Bhupen Hazarika grew up in the fire of the freedom movement. Zubeen came of age in the sterile, consumerist 1990s and 2000s. Yet in that barren time, he created an oasis of feeling. His early love songs—Mon Jole, Anamika, Mayabini, O Boahi—are explosions of youthful, physical, mysterious passion. No one before him had sung about the body and desire with such unapologetic joy in Assamese music. Rabindranath’s songs embrace every shade of human emotion without preaching. Zubeen’s songs do the same.
He sang bargeets, folk songs, bihu, film songs—in Assamese, Bodo, Mising, Karbi, Hindi, Bengali, Tamil, even Arabic-inflected Sufi. He once laughed and said, “The only thing left for me to sing is Biya Naam.” He sang from the depths of his being—chest, belly, soul. Listen to “Sapon sapon jen mor bhalpowa boroloi”—the voice does not come merely from the throat; it surges from the core of life itself.
Did Zubeen have doubts, contradictions? Of course. He wrestled with the relationship between art and society. When asked if music can bring revolution, he quoted Che Guevara via Bob Marley: “Yes, a guitar can start a revolution.” He never sat on protest platforms, but he protested with every song, every act of kindness toward the poor.
And now the final question: Why is the dead Zubeen more powerful than the living Zubeen? Because while he lived, opportunists and sycophants crowded around him. The moment he died, they vanished. What remains are the millions who loved him without asking for anything in return—the true source of his strength. Death has stripped away every flaw, leaving only fragrance. His fans do not dwell on his limitations; they immerse themselves in his immortal creations. They remember how he helped the poor, how he said “I have no caste, no religion,” how he stood with the weak, how he loved animals and rivers and trees.

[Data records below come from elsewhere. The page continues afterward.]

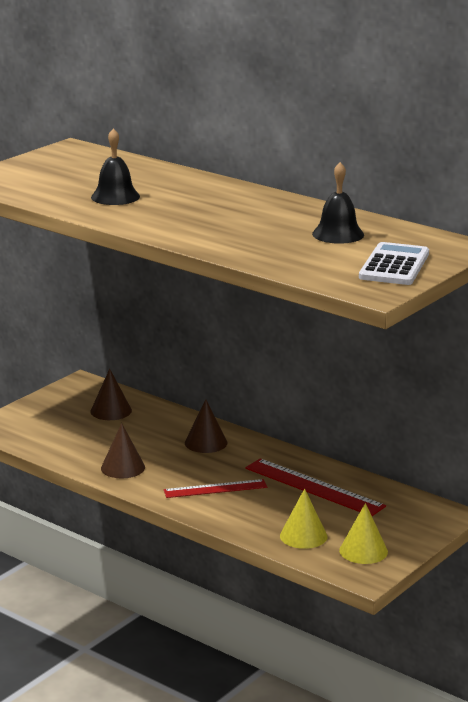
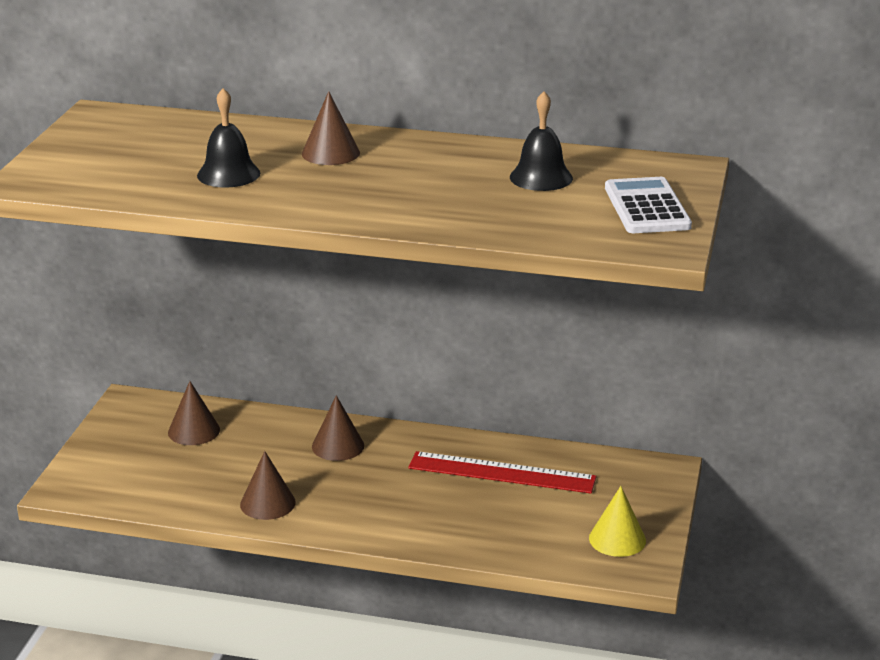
camera: 25 degrees left, 5 degrees up
(202, 195) = (330, 153): none -> brown cone
(215, 489) = (396, 503): red ruler -> none
(303, 536) = (540, 538): yellow cone -> none

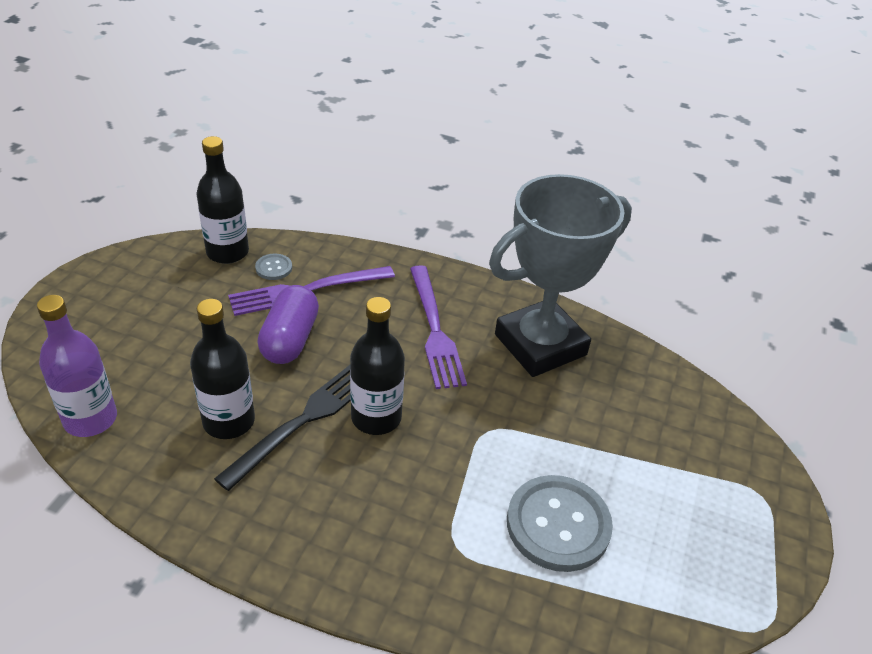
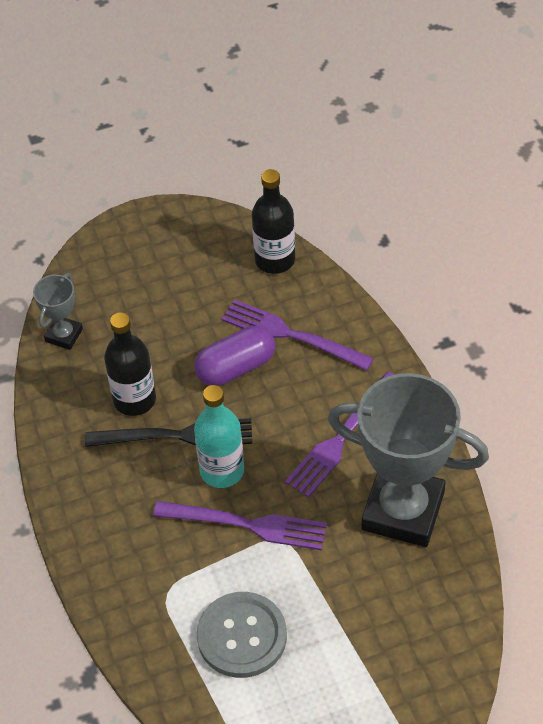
camera: 55 degrees right, 10 degrees up
(90, 419) = (64, 335): purple bottle -> grey trophy
(274, 268) = (291, 298): grey button -> none
(376, 417) = (222, 470): black bottle -> turquoise bottle
(449, 439) = (248, 525): none -> purple fork

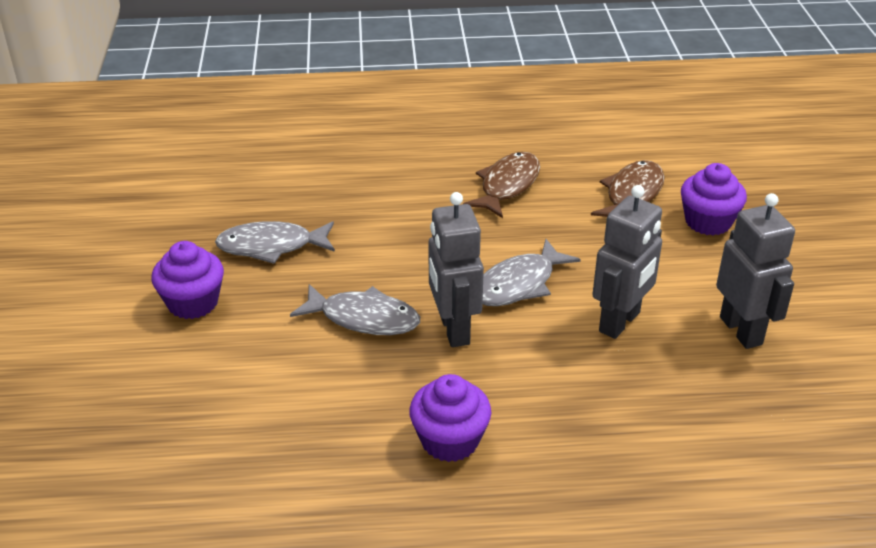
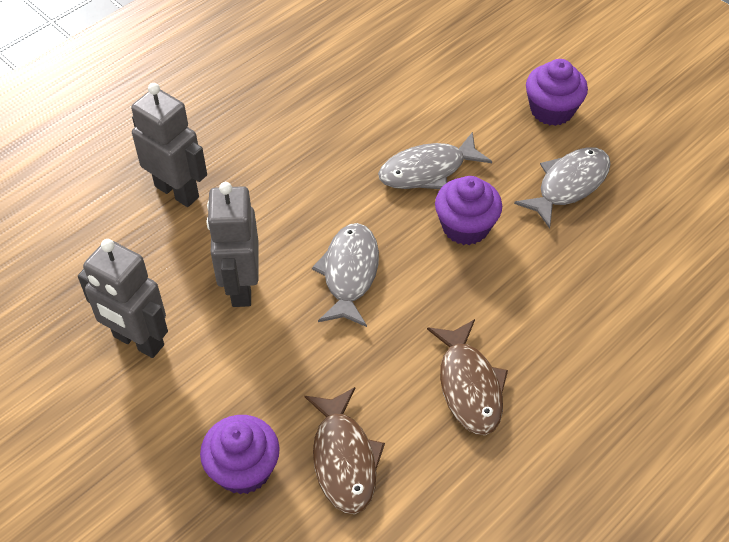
camera: 140 degrees right, 15 degrees up
(450, 440) = (280, 125): purple cupcake -> purple cupcake (465, 227)
(453, 329) = (357, 201): grey robot -> grey robot (177, 191)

The living Zubeen could be criticised. The dead Zubeen is beyond criticism—he has become myth, anthem, conscience. Like Roland Barthes’ “death of the author,” the meaning of Zubeen now belongs to us. We must expand his vision progressively, the way a living constitution is interpreted—toward greater harmony, greater humanity, greater courage. Zubeen is not in the earth at Sorusojai. He lives in every speaker, in every heartbeat, in every young voice that tries—and fails gloriously—to reach the impossible heights of “Ratipuwa.”
The vibrant, restless, tender Zubeen lives forever in our hearts. And so we wait, we search, we weep in silence—only for you, Zubeen. Only for you.